Each node is represented as a NodeSnapshot with name, namespace, inputs, outputs, and tags fields.

How to inspect catalog datasets¶

The datasets attribute is a dictionary mapping dataset names to DatasetSnapshot objects. Each snapshot contains the dataset type and, where present, its file path:

for name, dataset in snapshot.datasets.items():
    print(f"{name}: {dataset.type}")
    if dataset.filepath:
        print(f"  filepath: {dataset.filepath}")

The output looks as follows:

example_iris_data: pandas.CSVDataset
  filepath: data/01_raw/iris.csv
example_model: pickle.PickleDataset
  filepath: data/06_models/example_model.pkl
example_predictions: pickle.PickleDataset
  filepath: data/07_model_output/example_predictions.pkl

To look up a specific dataset by name:

iris = snapshot.datasets["example_iris_data"]
print(iris.type)      # "pandas.CSVDataset"
print(iris.filepath)  # "data/01_raw/iris.csv"

Note

Datasets resolved from dataset factory patterns are included in the snapshot. Datasets that appear as node inputs or outputs but have no catalog entry are not included.

How to list parameter keys¶

The parameters attribute is a sorted list of parameter key strings. Parameter values are not stored.

print(snapshot.parameters)
# ['example_learning_rate', 'example_num_train_iter', 'example_test_data_ratio']

To check whether a specific parameter is configured:

if "example_learning_rate" in snapshot.parameters:
    print("learning rate is configured")

How to inspect a specific environment¶

By default, get_project_snapshot uses the project's default run environment (local overlaid on base). Pass the env argument to load configuration from a different environment:

snapshot = get_project_snapshot("/path/to/my_project", env="staging")

This follows the same environment resolution rules as kedro run --env staging. See Configuration basics for details on how environments work.

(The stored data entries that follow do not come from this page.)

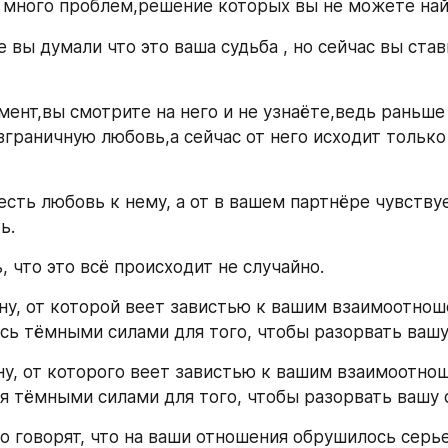
много проблем,решение которых вы не можете най
 вы думали что это ваша судьба , но сейчас вы став
мент,вы смотрите на него и не узнаёте,ведь раньше 
зграничную любовь,а сейчас от него исходит только 
есть любовь к нему, а от в вашем партнёре чувствуе
ь.
 что это всё происходит не случайно.
у, от которой веет завистью к вашим взаимоотноше
сь тёмными силами для того, чтобы разорвать вашу
у, от которого веет завистью к вашим взаимоотноше
я тёмными силами для того, чтобы разорвать вашу 
о говорят, что на ваши отношения обрушилось серье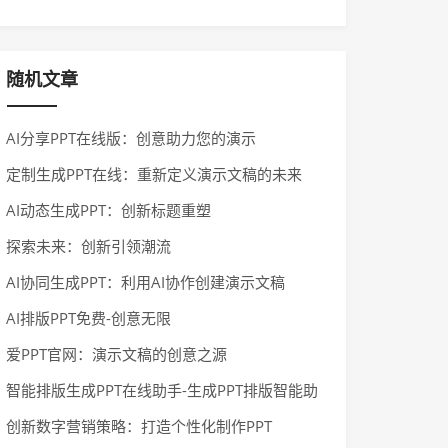
稿设计
随机文章
AI分享PPT在线版：创意助力您的演示
定制生成PPT在线：重新定义演示文稿的未来
AI动态生成PPT：创新标题重塑
探索未来：创新引领潮流
AI协同生成PPT：利用AI协作创建演示文稿
AI排版PPT免费-创意无限
爱PPT官网：演示文稿的创意之源
智能排版生成PPT在线助手-生成PPT排版智能助
手
创新数字营销策略：打造个性化制作PPT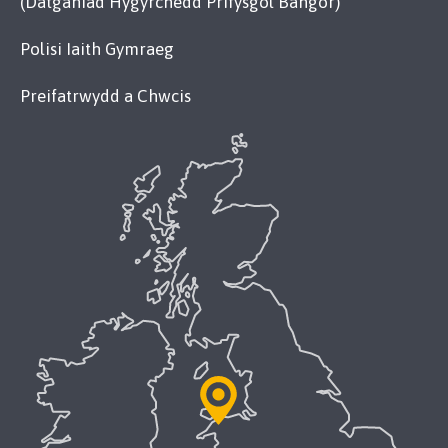
(Datganiad Hygyrchedd Prifysgol Bangor)
Polisi Iaith Gymraeg
Preifatrwydd a Chwcis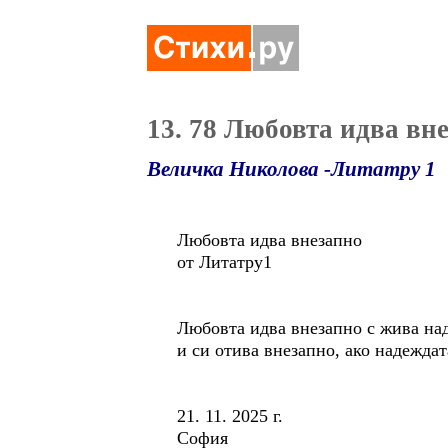
13. 78 Любовта идва вн
Величка Николова -Литатру 1
Любовта идва внезапно
от Литатру1
Любовта идва внезапно с жива на
и си отива внезапно, ако надеждат
21. 11. 2025 г.
София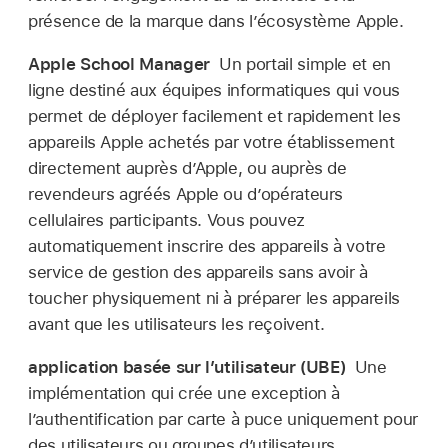
présence de la marque dans l’écosystème Apple.
Apple School Manager
Un portail simple et en
ligne destiné aux équipes informatiques qui vous
permet de déployer facilement et rapidement les
appareils Apple achetés par votre établissement
directement auprès d’Apple, ou auprès de
revendeurs agréés Apple ou d’opérateurs
cellulaires participants. Vous pouvez
automatiquement inscrire des appareils à votre
service de gestion des appareils sans avoir à
toucher physiquement ni à préparer les appareils
avant que les utilisateurs les reçoivent.
application basée sur l’utilisateur (UBE)
Une
implémentation qui crée une exception à
l’authentification par carte à puce uniquement pour
des utilisateurs ou groupes d’utilisateurs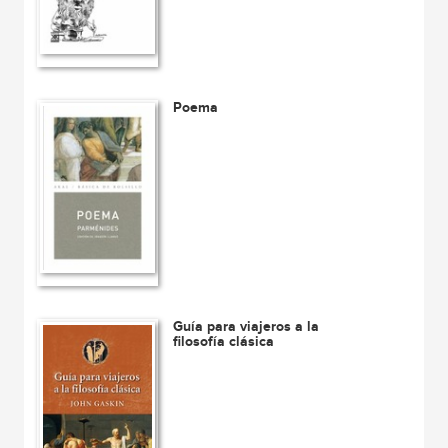
Poema
Guía para viajeros a la
filosofía clásica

To load configuration from a non-default directory, pass conf_source:

snapshot = get_project_snapshot("/path/to/my_project", conf_source="conf/custom")

Note

To compare snapshots across environments in the same process, bootstrap the project and pass the result to each call:

from kedro.framework.startup import bootstrap_project
from kedro.inspection import get_project_snapshot

metadata = bootstrap_project("/path/to/my_project")
snapshot_local   = get_project_snapshot(metadata=metadata)
snapshot_staging = get_project_snapshot(env="staging", metadata=metadata)

This avoids redundant project initialisation. When using the HTTP server, env is fixed at startup and cannot be overridden per request — use the programmatic API when you need multi-environment access in the same process.

How to access the snapshot through the HTTP server¶

The Kedro HTTP server exposes the same snapshot data at GET /snapshot. On success, the response contains the same metadata, pipelines, datasets, and parameters fields as ProjectSnapshot, serialised as JSON. On failure, the response returns status and error with no data fields.

See Serving Kedro pipelines over HTTP for the full endpoint reference, example responses, and failure behaviour.